Ингварь еще раз окинул беглым взглядом воев из ополчения, стоящих позади дружин. Выглядели они славно. Из мужиков его собственного града, коих сам Ингварь вывел ратиться два месяца назад, лишь каждый второй был вооружен копьецом, каждый пятый - хорошим, добротным мечом. Шеломы и вовсе имелись только у каждого двадцатого, а более-менее приличной бронью обладал далеко не каждый дружинник - половина из них обходились куяками. Луки и то были через одного - куда там тягаться с рязанцами.

У Ярославовых воев иное. Редко-редко можно было увидеть у них рогатину, ослоп или кистень, не говоря уж о вилах и косах. Да и с защитными доспехами дело обстояло не в пример лучше. А уж что касаемо дружинников, то тут чуть ли не на каждом втором была надета надежная добротная кольчатая бронь, оставляющая незащищенной лишь ноги, да и то ниже колена, а на прочих колонтари. Конечно, у пешцев дела обстояли куда хуже, но по сравнению с ратниками Ингваря небо и земля. И опять же количество. Даже если Константин не успел распустить свое войско, то все равно на сей раз ему противостояло втрое больше пешцев и вдвое - конных дружинников.

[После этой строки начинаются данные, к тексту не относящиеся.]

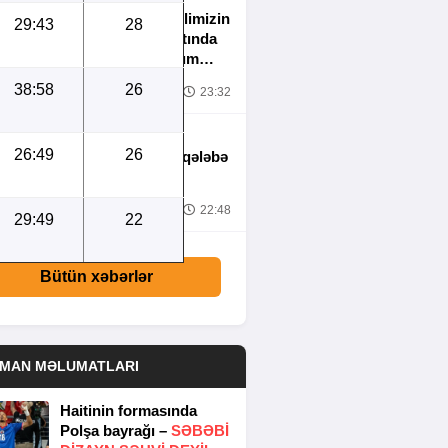
U16 basketbol millimizin
29:43
28
Avropa çempionatında
oyun cədvəli məlum
olub
38:58
26
8.2026
23:32
26:49
26
Millimizdən çətin qələbə
8.2026
22:48
29:49
22
Bütün xəbərlər
DMAN MƏLUMATLARI
Haitinin formasında
Polşa bayrağı –
SƏBƏBI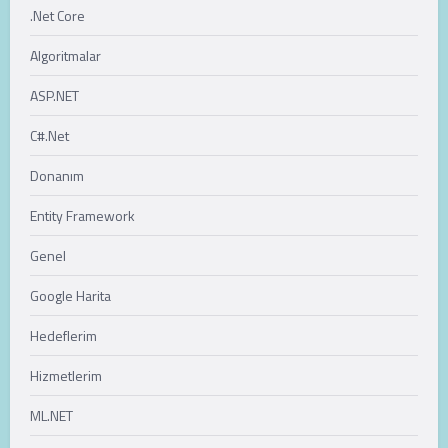
.Net Core
Algoritmalar
ASP.NET
C#.Net
Donanım
Entity Framework
Genel
Google Harita
Hedeflerim
Hizmetlerim
ML.NET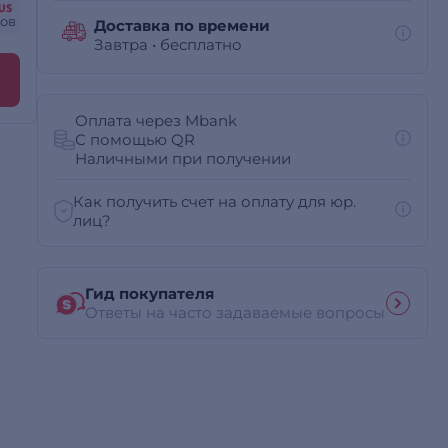
сов
Доставка по времени
Завтра
•
бесплатно
Оплата через Mbank
С помощью QR
Наличными при получении
Как получить счет на оплату для юр.
лиц?
Гид покупателя
Ответы на часто задаваемые вопросы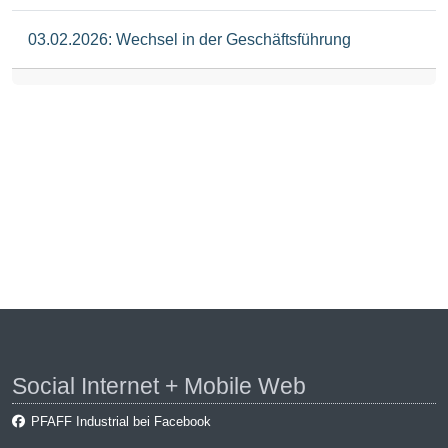
03.02.2026: Wechsel in der Geschäftsführung
Social Internet + Mobile Web
PFAFF Industrial bei Facebook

- Коли ты мне двухродный правнук, то Константин, стало быть, внучок, - усмехнулся Ярослав, обращаясь к Ингварю. - Ну-ну. Я так мыслю, что ежели этот внучок, - насмешливо подчеркнул он последнее слово, с улыбкой глядя на приближающихся всадников, - в безумие впавши, порешил остановить нас на своих рубежах, то лучше он и придумать не мог… для своих дедушек, - с благодушной улыбкой пояснил он братьям, стоящим подле него в нетерпеливом ожидании рязанских парламентеров. - Вот уж кого никак не ждал увидеть ноне! - громко закричал он спустя пару минут, встречая боярина Хвоща.

И впрямь. Всего несколько недель назад в покоях владимирского князя между ними состоялся нелицеприятный разговор. Тогда знатный рязанец имел куда более потерянный вид, а речь вел все о мире да о дружбе, норовя уговорить хозяина терема подписать договор с рязанским тезкой. И вот новая встреча, хотя на сей раз Хвощ выглядел значительно бодрее и увереннее.

- К кому ж ты ноне пришел на поклон, боярин? - неласково встретил князь Ярослав боярина, едва тот успел подъехать и сойти с коня.

- К тебе, княже, - невозмутимо ответил Хвощ и уточнил, старательно выдерживая взятый независимый тон: - Но не на поклон, а дабы упредить тебя. - И он хладнокровно поинтересовался: - Повелел мне князь Константин проведать, пошто ты непрошеным под град сей пришел, да еще столь много людишек вместях с собою привел?

- Дерзок ты, - нахмурился Ярослав. - И за речи твои надобно было бы тебя наказать примерно, дабы другим неповадно было, да видя лета твои преклонные, прощаю я тебя на первый раз, боярин. Но с условием - поведай, где сам князь ныне пребывает?

- Угроз твоих я не боюсь и поведаю о князе своем не потому, что я их спужался, а едино лишь по его повелению, ибо затем и прислан им, - строго ответил парламентер. - А пребывает князь Константин недалече, ибо на днях решил поохотиться в здешних лесах, и не далее как ныне замыслил устроить большой пир для всех своих людишек. Ежели держать путь прямиком вон к тому леску, - кивнул Хвощ, показывая назад, - то он там близ него и пир затеял.

- Лесок вижу, а князя твово чтой-то не зрю, - настороженно протянул Ярослав.

- Правее он расположился, близ самой реки Коломенки, - безмятежно пояснил Хвощ. - Отсюда его и впрямь не видать - пригорок мешает, а как взберешься на него, так он враз перед тобой и предстанет, яко на ладони. Чай, и двух верст не будет, так что домчишь живо.